Cui Yi, Jiang Hao, Li Zhengtao, Wu Na, Yang Zhen, Quan Junmin
Key Laboratory of Bioorganic Chemistry and Molecular Engineering of Ministry of Education and Beijing National Laboratory for Molecular Science (BNLMS), College of Chemistry, Peking University, Beijing 100871, China.
Org Lett. 2009 Oct 15;11(20):4628-31. doi: 10.1021/ol901902v.
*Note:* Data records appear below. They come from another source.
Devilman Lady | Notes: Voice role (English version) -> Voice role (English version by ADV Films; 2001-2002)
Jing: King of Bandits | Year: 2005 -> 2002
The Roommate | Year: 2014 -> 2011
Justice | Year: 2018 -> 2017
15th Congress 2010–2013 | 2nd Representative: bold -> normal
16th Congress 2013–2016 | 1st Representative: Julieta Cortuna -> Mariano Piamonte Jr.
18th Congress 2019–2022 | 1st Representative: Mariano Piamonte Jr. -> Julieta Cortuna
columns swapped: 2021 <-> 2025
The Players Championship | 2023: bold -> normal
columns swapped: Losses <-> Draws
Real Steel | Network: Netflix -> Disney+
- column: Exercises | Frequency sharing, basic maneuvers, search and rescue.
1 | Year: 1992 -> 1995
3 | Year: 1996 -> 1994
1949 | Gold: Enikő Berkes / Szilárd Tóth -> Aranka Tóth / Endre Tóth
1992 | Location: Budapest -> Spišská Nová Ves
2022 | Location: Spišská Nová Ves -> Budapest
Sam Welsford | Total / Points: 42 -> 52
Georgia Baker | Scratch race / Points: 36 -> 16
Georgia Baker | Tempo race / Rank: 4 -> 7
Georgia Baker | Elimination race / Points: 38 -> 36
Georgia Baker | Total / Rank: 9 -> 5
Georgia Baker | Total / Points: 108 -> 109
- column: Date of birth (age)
The unusual regioselectivity in the Diels-Alder reactions of pyranoquinone 1 with (4,4-dimethoxybuta-1,3-dien-2-yloxy)trimethylsilane 2 are explored by both computations and experiments. The regioselectivity is controlled by the electrostatic interaction of the lactone ring-oxygen and the vicinal quinone oxygen on the transition structure, which can be tuned by the terminal methyl group of the butadienes.
通过计算和实验探索了吡喃醌1与(4,4 - 二甲氧基丁 - 1,3 - 二烯 - 2 - 基氧基)三甲基硅烷2的狄尔斯 - 阿尔德反应中不寻常的区域选择性。区域选择性由内酯环氧与过渡结构上邻位醌氧的静电相互作用控制,这种相互作用可通过丁二烯的末端甲基进行调节。